The only trouble is, before getting there, Mr. Smith engages in a little misinformation himself regarding the case of whether the Hunter Biden laptop story that emerged late in the 2020 presidential campaign was a case in point of “misinformation and media manipulation”. Here’s how Ben tells it:
The Hunter Biden laptop saga sure is instructive about something. As you may recall, panicked Trump allies frantically dumped its contents onto the internet and into reporters’ inboxes, a trove that apparently included embarrassing images and emails purportedly from the candidate’s son showing that he had tried to trade on the family name. The big social media platforms, primed for a repeat of the WikiLeaks 2016 election shenanigans, reacted forcefully: Twitter blocked links to a New York Post story that tied Joe Biden to the emails without strong evidence (though Twitter quickly reversed that decision) and Facebook limited the spread of the Post story under its own “misinformation” policy.
But as it now appears, the story about the laptop was an old-fashioned, politically motivated dirty tricks campaign, and describing it with the word “misinformation” doesn’t add much to our understanding of what happened. While some of the emails purportedly on the laptop have since been called genuine by at least one recipient, the younger Mr. Biden has said he doesn’t know if the laptop in question was his. And the “media manipulation campaign” was a threadbare, 11th-hour effort to produce a late-campaign scandal, an attempt at an October Surprise that has been part of nearly every presidential campaign I’ve covered.
“[A] trove that apparently included embarrassing images and emails purportedly from the candidate’s son showing that he had tried to trade on the family name”? No, Ben. “[A] trove that most definitely included embarrassing images and emails clearly from the candidate’s son showing that he had tried to trade on the family name”. And “the younger Mr. Biden has said he doesn’t know if the laptop in question was his”? Again, no. “[T]he younger Mr. Biden has said the laptop in question could be his”. So, quite a bit of difference there, Ben. Almost like, you know, motherfucking night and day!
Oh, and “Wikileak shenanigans”? You mean “Wikileaks accuracy”? No one has questioned that the emails obtained, most probably, through Russian intelligences, “purporting” to be from the Democratic National Committee were genuine, genuine office backbiting and scuttlebutt that any good-natured cynic like myself would recognize as par for the course in any real time political organization but were unsurprisingly regarded as utterly outrageous by the Bernie boys and girls and surely contributed to poor Hillary’s loss.
Mr. Smith had himself a scoop of sorts when the New York Post ran the Hunter Biden story, reporting that the Wall Street Journal had an opportunity to run it before the Post did, but declined to, on the grounds that what the Trump folks pushing the story wanted it to say was that Joe Biden had been aware of the fact that his son was trading on his name—which he surely was—and had personally profited from his son’s business ventures and had indeed used his power as vice president to shape government policies in ways that benefited his son’s clients. Instead, all the emails accomplished, presuming that they were true (which was not well established at the time), was that poor Hunter Biden, if he in fact deserves such a kindly adjective, was a pathetic/repulsive four-dimensional train wreck.

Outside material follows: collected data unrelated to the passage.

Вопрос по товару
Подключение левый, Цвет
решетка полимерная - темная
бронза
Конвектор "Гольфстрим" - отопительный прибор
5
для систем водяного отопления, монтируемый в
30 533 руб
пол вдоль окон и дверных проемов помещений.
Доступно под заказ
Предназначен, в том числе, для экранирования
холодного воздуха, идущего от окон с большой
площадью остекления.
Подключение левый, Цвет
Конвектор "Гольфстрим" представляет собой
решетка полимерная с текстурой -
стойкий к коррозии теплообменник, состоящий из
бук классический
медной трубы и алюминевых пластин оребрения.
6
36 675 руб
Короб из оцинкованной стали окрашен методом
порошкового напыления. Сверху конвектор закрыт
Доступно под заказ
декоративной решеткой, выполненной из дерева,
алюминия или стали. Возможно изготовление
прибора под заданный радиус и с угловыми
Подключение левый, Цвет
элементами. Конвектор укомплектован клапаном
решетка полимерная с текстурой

Further furthermore, Mr. Smith blithely passes over the real story of media manipulation—the outrageously partisan decision of both Twitter and Facebook to ban the story from their sites—as quickly as possible, and ignores completely the ridiculous mainstream media campaign that ran full blast until the election and even after on CNN, MSNBC, et al., featuring a massive cast of “liberal” intelligence “experts”, explaining, over and over again, that this is exactly the sort of thing the Russians would do, despite the lack of even a scintilla of evidence showing that they had done it, or even purporting to show that they apparently had done it.

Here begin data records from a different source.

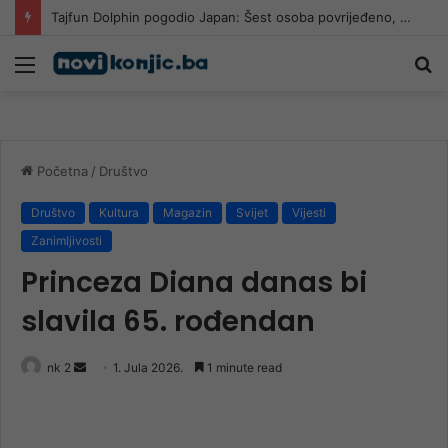
Tajfun Dolphin pogodio Japan: Šest osoba povrijeđeno, više od 50.000 objekata ostalo bez struje
Meni
Pr
Početna
/
Društvo
Društvo
Kultura
Magazin
Svijet
Vijesti
Zanimljivosti
Princeza Diana danas bi
slavila 65. rođendan
Send
nk 2
1. Jula 2026.
1 minute read
an
email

Let’s try a little harder next time, shall we, Ben?
Afterwords
If you’d like an earful, or ten, on the matter from the frequently accurate, and frequently rabid, Glenn Greenwald, go here. Mr. Greenwald, perched vituperously somewhere on the “socialist populists who hate international capitalism and Rachel Maddow” portion of the political spectrum, often rubs me the wrong way, as you might have already guessed, but not the same wrong way as Mr. Smith does.